According to a recent study, studying a musical instrument like the piano may aid individuals in overcoming mental health issues like depression and anxiety. A randomized control trial involving 31 people was conducted at the University of Bath.

They were split into three groups: control, music instruction and music listening.

According to a PTI report, those without any prior musical training or experience were instructed to finish weekly one-hour lessons.

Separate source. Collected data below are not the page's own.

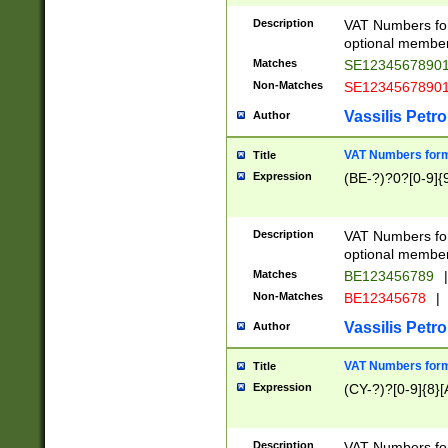
Description
VAT Numbers form
optional member 
Matches
SE1234567890
Non-Matches
SE1234567890
Vassilis Petro
Author
VAT Numbers forma
Title
Expression
(BE-?)?0?[0-9]{
Description
VAT Numbers form
optional member 
Matches
BE123456789
|
Non-Matches
BE12345678
|
Vassilis Petro
Author
VAT Numbers forma
Title
Expression
(CY-?)?[0-9]{8}[
Description
VAT Numbers form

While the intervention groups were participating in musical activity, the control group either listened to music or used the time to complete schoolwork.

Dr Karin Petrini of the University of Bath, one of the authors, said, ‘We know that playing and listening to music often brings joy to our lives, but with this study we were interested in learning more about the direct effects a short period of music learning can have on our cognitive abilities.’

Each music training session had two portions. Finger exercises took up the first 20 minutes of the programme.

For the second part, students spent 40 minutes studying songs from the ABRSM piano grade one test list for the 2017–2018 academic year. Each training session was conducted in a one-on-one setting.

These compositions were taught to participants in the following order: William Gillock A Stately Sarabande, Classic Piano Repertoire (Elementary), Johann Christian Bach Aria in F, BWV Anh. II 131, Giuseppe Verdi La donna è mobile (from Rigoletto), Bryan Kelly Gypsy Song: No. 6 from A Baker’s Dozen and, finally the traditional American folk song, ‘When the saints go marching in’, said the PTI report.

They switched to the next song once they were able to play the previous one accurately and smoothly.

According to Petrini, the study’s findings show that even in adults, when brain plasticity is reduced, this has a significant, positive impact on how the brain receives audio-visual information.

As a result, the authors make the assumption that persons who are having mental health problems would benefit from learning music. However, more study is required to substantiate this.